Maximum Risk Fleet Annual Return and Gross Revenue.

Return	2014	2015	2016	2017
MR Clean New	0.00	0.00	0.00	0.00
MR Clean 5 Year	2.27	45.11	−6.30	31.02
MR Clean 10 Year	6.27	49.11	1.70	31.02
LR Clean New	0.00	0.00	0.00	0.00
LR Clean 5 Year	26.21	54.46	−24.92	32.26
LR Clean 10 Year	26.21	44.46	−18.92	32.26
LR Dirty New	0.00	0.00	0.00	0.00
LR Dirty 5 Year	32.65	29.56	−7.15	38.07
LR Dirty 10 Year	35.53	57.42	−15.53	38.76
AFRAMAX New	0.00	0.00	0.00	0.00
AFRAMAX 5 Year	57.05	54.48	−25.85	50.58
AFRAMAX 10 Year	56.07	80.64	−26.47	71.45
SUEZMAX New	0.00	0.00	0.00	0.00
SUEZMAX 5 Year	0.00	0.00	0.00	0.00
SUEZMAX 10 Year	80.57	87.34	−15.75	68.20
VLCC New	0.00	0.00	0.00	0.00
VLCC 5 Year	0.00	0.00	0.00	0.00
VLCC 10 Year	62.91	79.15	−11.57	74.01
Total	385.76	581.74	−150.76	467.62
Grand total	1,284.36

Source: The authors.

Findings using the maximum risk from the Risky Asset Pricing model indicate that at the end of 2017 the total return is US$1,284.36 million since the creation of the fleet in 2014 (Tables 11–13).

Results and Discussion

This research examines the management and optimization of fleet management of a shipping company through the control algorithms. Finding an algorithm that will reduce a marine company’s exposure to risk by diversifying its fleet composition is one way to make it dominant. Classic portfolio management through risk minimization is clearly ineffective, as it seems to reduce performance below what is a random or evenly distributed fleet. By comparing three methods, it is clear that the Risky Asset Pricing model is superior, as it optimizes the fleet over the excess present value of ships with an effective 25% over an accidental fleet and 60% over the conventional minimum risk method. In essence, this algorithm looks for solutions where the demand for ships is low but has enormous fluctuation potential. It is basically looking to find ships that are at high risk with great potential for price increases to give the investor possible big returns on which the most successful players in shipping operate.

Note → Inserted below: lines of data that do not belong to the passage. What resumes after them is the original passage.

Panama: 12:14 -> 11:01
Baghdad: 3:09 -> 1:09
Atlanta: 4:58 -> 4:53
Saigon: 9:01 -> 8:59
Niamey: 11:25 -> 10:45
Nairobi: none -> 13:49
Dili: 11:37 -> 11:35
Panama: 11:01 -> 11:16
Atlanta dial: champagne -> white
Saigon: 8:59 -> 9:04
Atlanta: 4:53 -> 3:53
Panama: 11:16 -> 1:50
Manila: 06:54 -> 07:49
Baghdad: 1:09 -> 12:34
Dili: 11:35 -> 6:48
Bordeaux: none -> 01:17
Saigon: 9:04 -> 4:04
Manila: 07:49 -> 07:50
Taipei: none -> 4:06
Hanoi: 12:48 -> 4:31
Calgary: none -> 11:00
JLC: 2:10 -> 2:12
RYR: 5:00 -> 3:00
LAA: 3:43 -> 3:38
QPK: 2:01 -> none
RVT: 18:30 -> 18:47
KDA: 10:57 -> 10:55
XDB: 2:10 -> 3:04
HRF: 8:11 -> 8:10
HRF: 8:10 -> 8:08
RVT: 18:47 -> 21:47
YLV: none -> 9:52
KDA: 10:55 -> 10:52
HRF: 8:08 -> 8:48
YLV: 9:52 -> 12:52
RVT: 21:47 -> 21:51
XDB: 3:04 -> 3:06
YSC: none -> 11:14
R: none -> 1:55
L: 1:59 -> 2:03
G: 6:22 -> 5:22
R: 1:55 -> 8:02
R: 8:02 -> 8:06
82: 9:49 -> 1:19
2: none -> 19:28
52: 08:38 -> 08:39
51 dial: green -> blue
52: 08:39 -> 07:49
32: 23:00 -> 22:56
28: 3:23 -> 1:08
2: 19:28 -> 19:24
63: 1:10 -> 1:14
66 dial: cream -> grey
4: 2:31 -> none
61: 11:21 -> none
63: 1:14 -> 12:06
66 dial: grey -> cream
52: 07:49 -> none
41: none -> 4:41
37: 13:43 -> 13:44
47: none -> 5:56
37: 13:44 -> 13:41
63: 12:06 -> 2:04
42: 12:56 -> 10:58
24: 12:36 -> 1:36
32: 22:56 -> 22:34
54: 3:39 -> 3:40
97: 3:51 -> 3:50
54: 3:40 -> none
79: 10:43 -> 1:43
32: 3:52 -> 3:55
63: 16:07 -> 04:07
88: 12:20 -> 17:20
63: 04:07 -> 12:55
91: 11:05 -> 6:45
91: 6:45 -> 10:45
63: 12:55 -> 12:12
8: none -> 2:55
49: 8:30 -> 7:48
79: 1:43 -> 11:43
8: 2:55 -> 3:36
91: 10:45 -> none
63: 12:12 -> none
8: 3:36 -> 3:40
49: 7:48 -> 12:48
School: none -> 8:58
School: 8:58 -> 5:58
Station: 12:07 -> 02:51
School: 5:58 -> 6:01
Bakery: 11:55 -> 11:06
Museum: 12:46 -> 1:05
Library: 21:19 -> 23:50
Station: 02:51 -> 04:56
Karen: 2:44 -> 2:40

Portfolio management through risk minimization is ineffective as it appears to reduce performance. Finally, it is clear that using the expected performance to optimize a fleet is ineffective and offers nothing due to the large variation.

Results are important for investors and companies. In the present study, due to a lack of access to a large number of historical data, perhaps data may be within the same shipping cycle. In order to draw safer conclusions, in future research, the composition should be at least 17 years old with current prices at present value.

Also, optimization should be done again for a time period at least 17 years so that a company has experienced at least one full shipping cycle. In such a model, the fleet should also be reorganized at regular intervals.